- al-Rahawi in 2025

Prime Minister of Yemen (Supreme Political Council)
- Disputed
- In office 10 August 2024 – 28 August 2025
- President: Mahdi al-Mashat
- Deputy: Muhammad Ahmed Miftah
- Preceded by: Abdel-Aziz bin Habtour
- Succeeded by: Muhammad Ahmed Miftah

Personal details
- Born: 1950^{[citation needed]} Khanfir, Fadhli Sultanate^{[citation needed]}
- Died: 28 August 2025 (aged 74–75) Sanaa, Yemen
- Cause of death: Assassination by airstrike
- Party: General People's Congress (Pro-Houthi faction)
- Parent: Ghaleb Nasser al-Rahawi (father)

= Ahmed al-Rahawi =

Yemeni politician (1950–2025)

Ahmed Ghaleb Nasser al-Rahawi al-Yafei (أحمد غالب ناصر الرَهَوِي اليافِعي‎; 1950 – 28 August 2025) was a Yemeni politician who served as the prime minister of the Houthi-led government from 10 August 2024 until his death in an Israeli airstrike on 28 August 2025. He was a member of the General People's Congress party and previously served on the Supreme Political Council.

==Life==
Al-Rahawi was born in 1950 in Khanfar, Abyan Governorate, Yemen, and was a member of the Al-Rahawi tribe. His father, Ghaleb Nasser al-Rahawi, was a political figure who was assassinated in the 1970s.

Uncharacteristic for Houthi officials, Al-Rahawi was a Shafi'i Sunni Muslim.

==Career==
Al-Rahawi served in several high-level local positions from 2000 to 2015 including director general and chairman of the Local Council of Khanfar District, deputy governor of Al Mahwit Governorate and Deputy Governor of Abyan Governorate.

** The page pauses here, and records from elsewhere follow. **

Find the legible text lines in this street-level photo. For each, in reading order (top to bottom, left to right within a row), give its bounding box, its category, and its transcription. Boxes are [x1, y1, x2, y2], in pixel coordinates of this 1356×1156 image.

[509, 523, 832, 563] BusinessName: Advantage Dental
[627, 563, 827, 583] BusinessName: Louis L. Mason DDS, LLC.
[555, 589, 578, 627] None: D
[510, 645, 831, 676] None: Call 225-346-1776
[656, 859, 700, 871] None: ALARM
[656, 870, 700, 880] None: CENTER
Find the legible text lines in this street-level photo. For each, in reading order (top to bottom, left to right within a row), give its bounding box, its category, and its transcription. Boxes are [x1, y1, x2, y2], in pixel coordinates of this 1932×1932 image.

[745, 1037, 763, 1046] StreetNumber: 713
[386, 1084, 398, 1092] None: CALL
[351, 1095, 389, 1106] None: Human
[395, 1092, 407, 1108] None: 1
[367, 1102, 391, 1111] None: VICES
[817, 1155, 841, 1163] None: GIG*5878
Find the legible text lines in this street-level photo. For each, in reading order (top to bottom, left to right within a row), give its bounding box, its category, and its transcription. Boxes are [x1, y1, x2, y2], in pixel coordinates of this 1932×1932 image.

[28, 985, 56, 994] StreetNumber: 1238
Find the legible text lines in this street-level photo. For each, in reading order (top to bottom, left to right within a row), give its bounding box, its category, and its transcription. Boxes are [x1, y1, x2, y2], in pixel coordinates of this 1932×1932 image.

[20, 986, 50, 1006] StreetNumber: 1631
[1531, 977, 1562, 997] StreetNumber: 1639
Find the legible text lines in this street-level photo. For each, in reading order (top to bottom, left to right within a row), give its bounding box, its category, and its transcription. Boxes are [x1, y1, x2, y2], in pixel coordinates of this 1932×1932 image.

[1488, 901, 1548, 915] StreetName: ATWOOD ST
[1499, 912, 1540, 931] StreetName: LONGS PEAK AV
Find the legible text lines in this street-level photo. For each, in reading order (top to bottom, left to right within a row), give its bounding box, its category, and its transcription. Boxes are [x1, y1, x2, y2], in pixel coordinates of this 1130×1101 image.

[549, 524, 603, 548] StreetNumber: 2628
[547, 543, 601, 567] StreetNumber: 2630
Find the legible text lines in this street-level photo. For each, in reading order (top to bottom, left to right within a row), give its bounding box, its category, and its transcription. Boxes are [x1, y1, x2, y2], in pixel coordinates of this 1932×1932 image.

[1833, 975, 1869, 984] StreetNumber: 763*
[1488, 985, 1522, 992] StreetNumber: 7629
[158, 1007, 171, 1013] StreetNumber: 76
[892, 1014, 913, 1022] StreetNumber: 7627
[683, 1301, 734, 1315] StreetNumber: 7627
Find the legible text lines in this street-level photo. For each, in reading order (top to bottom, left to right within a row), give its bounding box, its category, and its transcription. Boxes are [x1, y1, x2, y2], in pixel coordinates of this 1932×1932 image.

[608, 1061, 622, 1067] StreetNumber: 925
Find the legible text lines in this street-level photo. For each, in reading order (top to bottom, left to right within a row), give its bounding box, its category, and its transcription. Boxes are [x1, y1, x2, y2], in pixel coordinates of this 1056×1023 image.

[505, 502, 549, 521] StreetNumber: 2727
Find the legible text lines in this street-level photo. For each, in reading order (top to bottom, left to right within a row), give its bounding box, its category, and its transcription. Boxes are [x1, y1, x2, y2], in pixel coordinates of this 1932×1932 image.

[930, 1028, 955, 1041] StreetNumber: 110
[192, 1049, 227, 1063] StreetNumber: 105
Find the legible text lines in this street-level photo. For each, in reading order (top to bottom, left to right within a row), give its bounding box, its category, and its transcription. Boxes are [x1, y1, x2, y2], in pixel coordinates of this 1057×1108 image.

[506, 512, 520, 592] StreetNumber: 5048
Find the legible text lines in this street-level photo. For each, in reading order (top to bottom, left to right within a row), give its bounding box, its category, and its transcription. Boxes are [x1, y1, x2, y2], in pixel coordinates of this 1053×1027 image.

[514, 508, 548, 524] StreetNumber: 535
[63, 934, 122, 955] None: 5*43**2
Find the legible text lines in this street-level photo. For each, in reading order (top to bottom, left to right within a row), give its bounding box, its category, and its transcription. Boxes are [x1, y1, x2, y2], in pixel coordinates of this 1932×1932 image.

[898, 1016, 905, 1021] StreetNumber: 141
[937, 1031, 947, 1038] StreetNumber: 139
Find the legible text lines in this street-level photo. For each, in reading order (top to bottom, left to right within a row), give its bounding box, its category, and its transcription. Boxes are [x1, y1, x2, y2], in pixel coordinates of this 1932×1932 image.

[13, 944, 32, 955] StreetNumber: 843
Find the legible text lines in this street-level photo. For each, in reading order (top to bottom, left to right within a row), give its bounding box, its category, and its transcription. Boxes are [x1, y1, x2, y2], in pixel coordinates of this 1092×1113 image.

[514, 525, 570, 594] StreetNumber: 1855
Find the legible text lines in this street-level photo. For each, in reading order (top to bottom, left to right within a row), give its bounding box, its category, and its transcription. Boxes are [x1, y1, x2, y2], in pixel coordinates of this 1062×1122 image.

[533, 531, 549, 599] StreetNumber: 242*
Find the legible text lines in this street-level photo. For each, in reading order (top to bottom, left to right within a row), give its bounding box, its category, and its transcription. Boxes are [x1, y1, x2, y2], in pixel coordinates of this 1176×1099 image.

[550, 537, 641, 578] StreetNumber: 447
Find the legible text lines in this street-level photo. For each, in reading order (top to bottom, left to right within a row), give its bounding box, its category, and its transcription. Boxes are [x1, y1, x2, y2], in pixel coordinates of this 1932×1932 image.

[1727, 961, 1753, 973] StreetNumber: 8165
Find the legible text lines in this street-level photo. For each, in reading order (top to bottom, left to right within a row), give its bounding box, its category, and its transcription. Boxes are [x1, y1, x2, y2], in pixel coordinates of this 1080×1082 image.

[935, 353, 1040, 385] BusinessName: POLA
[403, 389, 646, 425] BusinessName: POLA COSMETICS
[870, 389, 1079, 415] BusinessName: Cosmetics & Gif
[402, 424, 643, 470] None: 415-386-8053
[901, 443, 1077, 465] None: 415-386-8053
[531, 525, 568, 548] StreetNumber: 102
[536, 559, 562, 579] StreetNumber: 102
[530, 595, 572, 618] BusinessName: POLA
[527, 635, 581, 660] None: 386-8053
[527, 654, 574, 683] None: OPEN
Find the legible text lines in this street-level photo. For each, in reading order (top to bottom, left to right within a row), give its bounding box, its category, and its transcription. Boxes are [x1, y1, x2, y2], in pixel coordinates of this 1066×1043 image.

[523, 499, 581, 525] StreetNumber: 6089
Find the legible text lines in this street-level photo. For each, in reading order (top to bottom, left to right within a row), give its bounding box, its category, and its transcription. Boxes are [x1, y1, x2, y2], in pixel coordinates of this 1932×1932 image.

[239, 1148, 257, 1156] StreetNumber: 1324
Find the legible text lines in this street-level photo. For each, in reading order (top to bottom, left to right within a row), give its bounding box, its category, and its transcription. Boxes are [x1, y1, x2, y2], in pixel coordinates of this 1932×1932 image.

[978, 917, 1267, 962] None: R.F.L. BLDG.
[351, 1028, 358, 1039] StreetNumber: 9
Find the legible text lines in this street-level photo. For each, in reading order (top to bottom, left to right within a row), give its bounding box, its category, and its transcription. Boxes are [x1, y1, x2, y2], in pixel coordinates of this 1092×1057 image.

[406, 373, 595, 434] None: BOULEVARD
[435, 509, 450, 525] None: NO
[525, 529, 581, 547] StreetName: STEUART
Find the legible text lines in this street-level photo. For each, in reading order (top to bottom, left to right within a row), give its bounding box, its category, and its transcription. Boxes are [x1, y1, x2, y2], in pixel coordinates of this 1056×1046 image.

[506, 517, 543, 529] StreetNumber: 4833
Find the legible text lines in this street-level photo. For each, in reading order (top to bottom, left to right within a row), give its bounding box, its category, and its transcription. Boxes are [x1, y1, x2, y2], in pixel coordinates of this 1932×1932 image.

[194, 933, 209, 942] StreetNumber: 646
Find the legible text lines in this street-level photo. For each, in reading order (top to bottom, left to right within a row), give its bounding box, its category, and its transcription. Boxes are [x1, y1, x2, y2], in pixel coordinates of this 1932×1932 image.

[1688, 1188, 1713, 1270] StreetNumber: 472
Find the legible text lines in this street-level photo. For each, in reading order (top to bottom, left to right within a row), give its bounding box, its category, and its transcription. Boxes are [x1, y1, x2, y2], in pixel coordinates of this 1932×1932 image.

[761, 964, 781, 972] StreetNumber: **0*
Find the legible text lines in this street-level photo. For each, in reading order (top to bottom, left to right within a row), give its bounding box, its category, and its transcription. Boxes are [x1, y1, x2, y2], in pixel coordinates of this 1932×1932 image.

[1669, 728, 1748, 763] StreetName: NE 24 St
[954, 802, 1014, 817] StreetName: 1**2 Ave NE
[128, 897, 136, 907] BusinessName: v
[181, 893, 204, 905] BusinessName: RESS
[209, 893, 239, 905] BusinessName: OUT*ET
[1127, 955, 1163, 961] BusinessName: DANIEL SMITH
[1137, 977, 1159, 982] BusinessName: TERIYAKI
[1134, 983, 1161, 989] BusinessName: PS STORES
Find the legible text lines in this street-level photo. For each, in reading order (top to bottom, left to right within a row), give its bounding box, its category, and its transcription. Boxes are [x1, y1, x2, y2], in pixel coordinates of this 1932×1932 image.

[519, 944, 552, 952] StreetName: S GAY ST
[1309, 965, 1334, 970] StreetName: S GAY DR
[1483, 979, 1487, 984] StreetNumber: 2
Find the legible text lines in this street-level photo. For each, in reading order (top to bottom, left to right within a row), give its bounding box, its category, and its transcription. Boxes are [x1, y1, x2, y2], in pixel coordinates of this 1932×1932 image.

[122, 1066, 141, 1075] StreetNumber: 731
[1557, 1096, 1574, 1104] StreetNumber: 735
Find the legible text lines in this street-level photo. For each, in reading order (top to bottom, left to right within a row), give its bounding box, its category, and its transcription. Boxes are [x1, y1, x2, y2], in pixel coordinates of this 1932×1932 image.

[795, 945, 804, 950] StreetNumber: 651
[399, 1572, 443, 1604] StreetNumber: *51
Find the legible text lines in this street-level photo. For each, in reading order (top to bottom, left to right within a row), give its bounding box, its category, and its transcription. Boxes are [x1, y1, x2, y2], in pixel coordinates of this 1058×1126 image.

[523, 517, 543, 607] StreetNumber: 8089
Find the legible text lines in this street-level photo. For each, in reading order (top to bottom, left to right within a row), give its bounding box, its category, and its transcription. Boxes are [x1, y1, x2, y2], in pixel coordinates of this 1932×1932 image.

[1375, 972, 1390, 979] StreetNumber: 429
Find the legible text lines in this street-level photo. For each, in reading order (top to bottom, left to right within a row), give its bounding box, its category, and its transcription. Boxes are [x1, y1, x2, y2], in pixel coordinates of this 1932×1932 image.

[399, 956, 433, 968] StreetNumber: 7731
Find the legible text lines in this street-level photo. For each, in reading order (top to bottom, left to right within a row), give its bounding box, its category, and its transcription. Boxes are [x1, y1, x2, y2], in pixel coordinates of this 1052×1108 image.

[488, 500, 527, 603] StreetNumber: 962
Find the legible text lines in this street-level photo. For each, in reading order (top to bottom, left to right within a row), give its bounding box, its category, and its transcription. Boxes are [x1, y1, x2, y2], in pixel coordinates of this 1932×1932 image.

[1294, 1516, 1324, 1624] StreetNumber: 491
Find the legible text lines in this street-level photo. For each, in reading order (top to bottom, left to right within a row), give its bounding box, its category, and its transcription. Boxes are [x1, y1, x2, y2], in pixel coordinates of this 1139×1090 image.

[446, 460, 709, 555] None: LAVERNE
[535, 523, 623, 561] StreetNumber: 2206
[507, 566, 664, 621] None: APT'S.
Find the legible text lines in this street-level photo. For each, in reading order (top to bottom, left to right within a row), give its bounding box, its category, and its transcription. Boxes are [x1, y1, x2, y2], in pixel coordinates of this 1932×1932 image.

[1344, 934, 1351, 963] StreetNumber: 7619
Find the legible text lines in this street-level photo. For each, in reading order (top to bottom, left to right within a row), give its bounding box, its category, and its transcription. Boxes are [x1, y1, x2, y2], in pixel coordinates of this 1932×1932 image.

Al-Rahawi was the subject of several assassination attempts, with several family members being injured, and in 2015, Al-Qaeda blew up his only house, in Ba Tays. Afterwards, he moved to the capital of Yemen, Sanaa. He later became the governor of Abyan Governorate and in 2019, he was appointed to the Houthi-led Supreme Political Council, which is the executive body for the Houthi-controlled territory in Yemen.

Al-Rahawi was a member of the General People's Congress party and was a member of the party's Central Committee. On 10 August 2024, al-Rahawi was named the prime minister of Yemen by the Supreme Political Council, succeeding Abdel-Aziz bin Habtour. He became the prime minister as the government was reorganized into what was called the "Government of Change and Construction," announced shortly after his appointment.

==Assassination==

On 28 August 2025, Al-Rahawi and several companions were killed in an Israeli airstrike on an apartment building in Sanaa, Yemen. His death was confirmed on 30 August by the Houthis. He and other victims of the strike were given a funeral at the Al-Shaab Mosque in Sanaa on 1 September.

The New York Times reported that his death would not have a major impact on the Houthis, as his role was "largely symbolic". Al-Rahawi was not seen as a part of the group's inner leadership circle. His position was transferred to his deputy, Muhammad Ahmed Miftah, on 30 August.